SAFE TO LOVE
The relationship between love and safety is a profound one, and one that came to me rather late in life.
I was a gregarious child that had a natural affinity for easily expressing love, affection, and openness. Perhaps that is true for most children. I can only speak of my own personal experience. I loved laughing, cuddling, talking, touching. I was a feminine male-child, and those were my most prevalent attributes. I was, as I was called frequently, a sissy. I lived way to the left of gender expectation, and it was troubling to my family, my authority figures, and to most people around me. The tribe in which I lived knew there job well and performed it with generationally practiced precision: they needed to beat me into submission and make me into the man the system demanded I be.
I was unintentionally stubborn. Something within me clung to the natural expression that was my authentic self. My tender heart was soft and open. My language was gentle, kind, and delivered in a high and melodious octave. My open heart connected easily to the hearts of others. Empathy was easy for me. I could embrace others pain and felt it was my purpose to listen, to feel, to allow, to compassion. I held a space of safety for people even at a young age. It felt safe for me to love. It felt right and true.
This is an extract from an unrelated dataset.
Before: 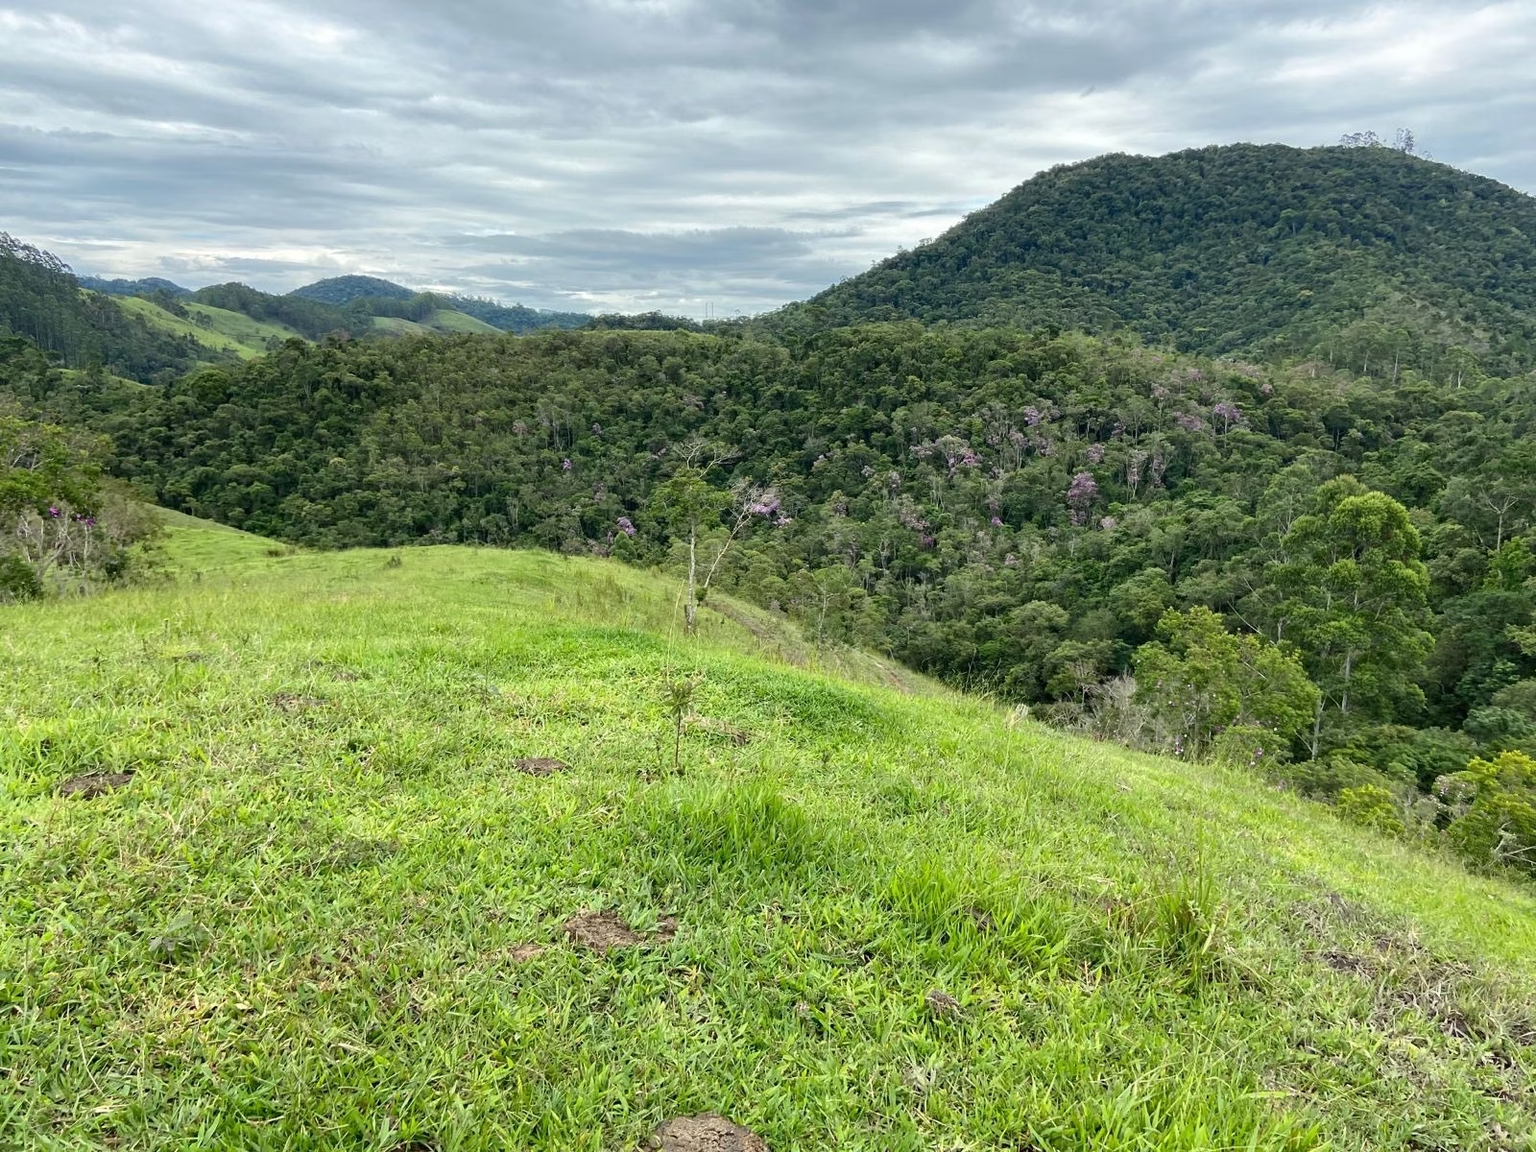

Eventually the tribal intolerance began to teach me that it wasn’t always safe to love. That love had conditions. That my natural expression was unacceptable; it was deemed by most to be unnatural. The family said it was so. My peers and teachers said that it was so. My church said that it was so. I was told that God said that it was so. That was the ultimate wound.
And so began my toughening up. So began my withholding. While my heart longed to love it did so behind the barriers of pretense and defense. It was no longer safe to love. Love meant rejection. Love meant abandonment. Love meant you have to hide in order to remain or even survive. I shut down and covered up. I lowered my voice and tried to add swagger to my steps. I joined the ranks of the deadened ones. I was veiled and inauthentic but on the surface I was safe.
It took a long time and a lot of tears to recover that soft and gentle self. The work isn’t done, but today I am largely free. Today I am open and I am safe in here. I do not and will not conform. I will not become less than my natural loving expression in order to belong to a club I never wanted to join. My safety now is in my own free expression of love. People can judge me, criticize me, demean me, and take away my earthly rights but they can never again force me to shroud what is natural and authentic to whom I am. Internal safety is what matters most, and loving expression is why I am here.
My voice is back to where it belongs, and I am very frequently called mam on the phone. I sometimes calmly correct them. Most often I simply smile. I am back to easily laughing, cuddling, talking, and touching. Oh, I still wince from time to time. It is a good reminder to open up and to celebrate my return to me.
So if I am a sissy I am content to be one. It is a small price for being safe in love.